**Job item:**
A faithful, word-for-word copy of the records is required, and it must contain no pictures.

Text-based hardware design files
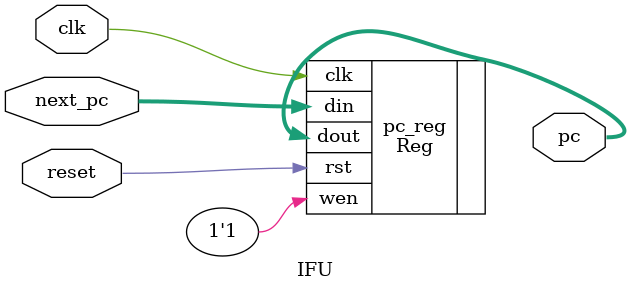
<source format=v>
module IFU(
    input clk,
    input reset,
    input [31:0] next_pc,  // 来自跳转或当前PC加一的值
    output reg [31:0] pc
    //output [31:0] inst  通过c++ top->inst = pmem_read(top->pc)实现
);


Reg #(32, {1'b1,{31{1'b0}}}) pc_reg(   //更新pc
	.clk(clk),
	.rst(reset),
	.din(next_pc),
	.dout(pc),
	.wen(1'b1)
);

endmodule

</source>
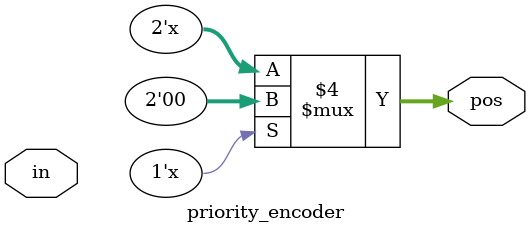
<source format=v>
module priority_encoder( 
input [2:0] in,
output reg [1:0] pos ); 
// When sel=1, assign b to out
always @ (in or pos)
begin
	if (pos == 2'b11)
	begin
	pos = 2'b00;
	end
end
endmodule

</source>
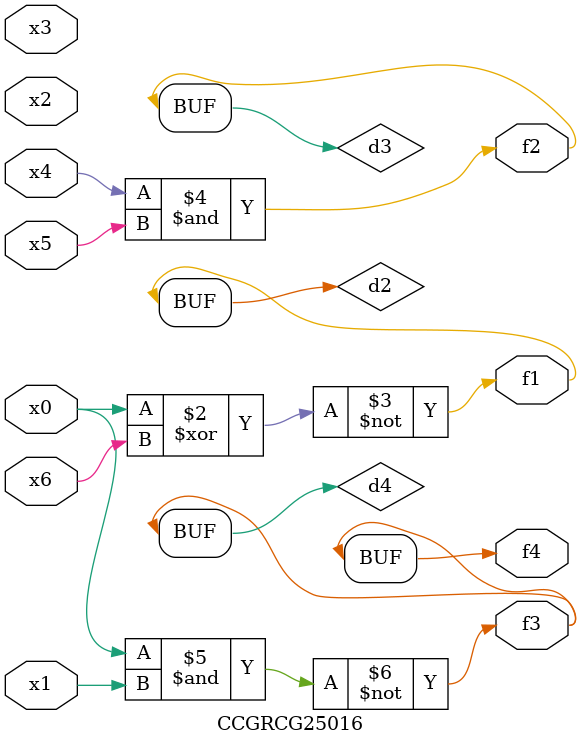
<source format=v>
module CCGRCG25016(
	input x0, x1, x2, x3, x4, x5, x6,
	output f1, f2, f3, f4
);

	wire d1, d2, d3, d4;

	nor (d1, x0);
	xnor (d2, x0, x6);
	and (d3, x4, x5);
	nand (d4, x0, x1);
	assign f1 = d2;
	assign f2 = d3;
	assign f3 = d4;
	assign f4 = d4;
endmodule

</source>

**Answer area:**
<source format=v>
module IFU(
    input clk,
    input reset,
    input [31:0] next_pc,  // 来自跳转或当前PC加一的值
    output reg [31:0] pc
    //output [31:0] inst  通过c++ top->inst = pmem_read(top->pc)实现
);


Reg #(32, {1'b1,{31{1'b0}}}) pc_reg(   //更新pc
	.clk(clk),
	.rst(reset),
	.din(next_pc),
	.dout(pc),
	.wen(1'b1)
);

endmodule

</source>
<source format=v>
module priority_encoder( 
input [2:0] in,
output reg [1:0] pos ); 
// When sel=1, assign b to out
always @ (in or pos)
begin
	if (pos == 2'b11)
	begin
	pos = 2'b00;
	end
end
endmodule

</source>
<source format=v>
module CCGRCG25016(
	input x0, x1, x2, x3, x4, x5, x6,
	output f1, f2, f3, f4
);

	wire d1, d2, d3, d4;

	nor (d1, x0);
	xnor (d2, x0, x6);
	and (d3, x4, x5);
	nand (d4, x0, x1);
	assign f1 = d2;
	assign f2 = d3;
	assign f3 = d4;
	assign f4 = d4;
endmodule

</source>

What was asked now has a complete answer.